## TEXTE À LIRE
□ □ □ □ □ □ □
Ce manque de force attractive de nos ports exerce une autre influence néfaste sur notre marine de long cours. Nous déplorons, en effet, la mauvaise organisation de nos voies terrées et l’omnipotence des compagnies de chemins de fer. Celles-ci, en vue d’augmenter leurs recettes, établissent des tarifs tels que des marchandises, au lieu d’être embarquées dans les ports les plus proches du centre de production, doivent parcourir souvent des trajets beaucoup trop longs pour gagner un point d’exportation de minime importance. Souvent, même, voyons-nous, comme conséquence de tarifs curieusement combinés, des marchandises trouver avantage à être embarquées dans des ports étrangers, tout en parcourant des trajets beaucoup plus longs que ceux conduisant dans les ports de notre territoire. Bien des chiffres intéressans pourraient être signalés à cette occasion, en particulier pour des marchandises d’exportation qui, par une conception bizarre de la défense des intérêts nationaux, sont amenées par les compagnies de chemins de fer à Anvers et même à Rotterdam, plutôt qu’au Havre ou à Dunkerque. Nous pourrions citer des tarifs s’appliquant à des marchandises de la région du Sud-Ouest et qui effectuent ainsi sur la voie ferrée, pour gagner l’étranger, un nombre de kilomètres considérablement plus grand que s’ils se rendaient sur nos côtes.
□ □ □ □ □ □ □
## DONNÉES FOURNIES

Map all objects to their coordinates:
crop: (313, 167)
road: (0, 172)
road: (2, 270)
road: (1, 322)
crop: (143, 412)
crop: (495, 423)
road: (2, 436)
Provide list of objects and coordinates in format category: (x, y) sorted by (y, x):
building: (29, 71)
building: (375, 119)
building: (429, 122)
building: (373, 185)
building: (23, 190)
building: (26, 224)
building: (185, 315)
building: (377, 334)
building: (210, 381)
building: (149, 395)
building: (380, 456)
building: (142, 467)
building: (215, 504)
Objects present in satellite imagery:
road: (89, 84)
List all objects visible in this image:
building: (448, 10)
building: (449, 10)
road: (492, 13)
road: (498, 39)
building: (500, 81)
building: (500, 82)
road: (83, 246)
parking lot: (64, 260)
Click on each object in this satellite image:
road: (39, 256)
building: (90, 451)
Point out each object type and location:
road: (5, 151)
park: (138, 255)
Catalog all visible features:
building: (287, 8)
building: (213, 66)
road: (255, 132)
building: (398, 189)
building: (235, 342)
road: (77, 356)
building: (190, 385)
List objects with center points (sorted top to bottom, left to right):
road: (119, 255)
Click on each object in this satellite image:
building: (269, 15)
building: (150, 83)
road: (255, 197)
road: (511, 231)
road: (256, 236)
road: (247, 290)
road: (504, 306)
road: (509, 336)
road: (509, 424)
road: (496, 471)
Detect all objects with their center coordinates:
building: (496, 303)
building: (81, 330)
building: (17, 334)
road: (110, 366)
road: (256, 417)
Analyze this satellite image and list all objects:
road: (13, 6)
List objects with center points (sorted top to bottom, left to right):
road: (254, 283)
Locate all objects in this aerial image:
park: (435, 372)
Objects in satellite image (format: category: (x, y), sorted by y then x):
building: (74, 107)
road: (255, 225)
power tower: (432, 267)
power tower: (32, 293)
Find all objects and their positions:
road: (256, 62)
□ □ □ □ □ □ □
## CONSIGNES DE L'EXERCICE
a) D'après le texte sur les ports et les chemins de fer, pourquoi des marchandises parcourent-elles des trajets bien trop longs avant d'être embarquées ? Répondez en une à trois phrases.
b) Poursuivez le texte sur les ports et les chemins de fer à partir de sa dernière phrase.
Ces lignes n'ont aucun rapport avec le texte sur les ports et les chemins de fer.

## RÉPONSES RÉDIGÉES
a) Pour augmenter leurs recettes, les compagnies de chemins de fer établissent des tarifs qui écartent les marchandises des ports les plus proches du centre de production. Ces marchandises doivent alors faire de longs détours pour gagner un point d'exportation de minime importance. Parfois, ces tarifs les conduisent même vers des ports étrangers comme Anvers ou Rotterdam.

b)
Pourquoi ces ports lointains attirent-ils nos marchandises et pourquoi, par suite, nos chemins de fer les avantagent-ils ? C’est qu’ils ont une force attractive résultant de leur puissante organisation ; c’est qu’ils s’imposent par l’importance de leurs marchés ; c’est que les navires savent qu’ils y trouveront un outillage moderne et économique et qu’ils auront toujours, en raison des transactions qui s’y opèrent, un gros tonnage à embarquer, après avoir débarqué les marchandises qu’ils apportent.

  1. Rapport de M. Pierre Baudin, député (séance du 1er juillet 1905), fait au nom de la commission du budget chargée d’examiner le projet de loi sur la marine marchande.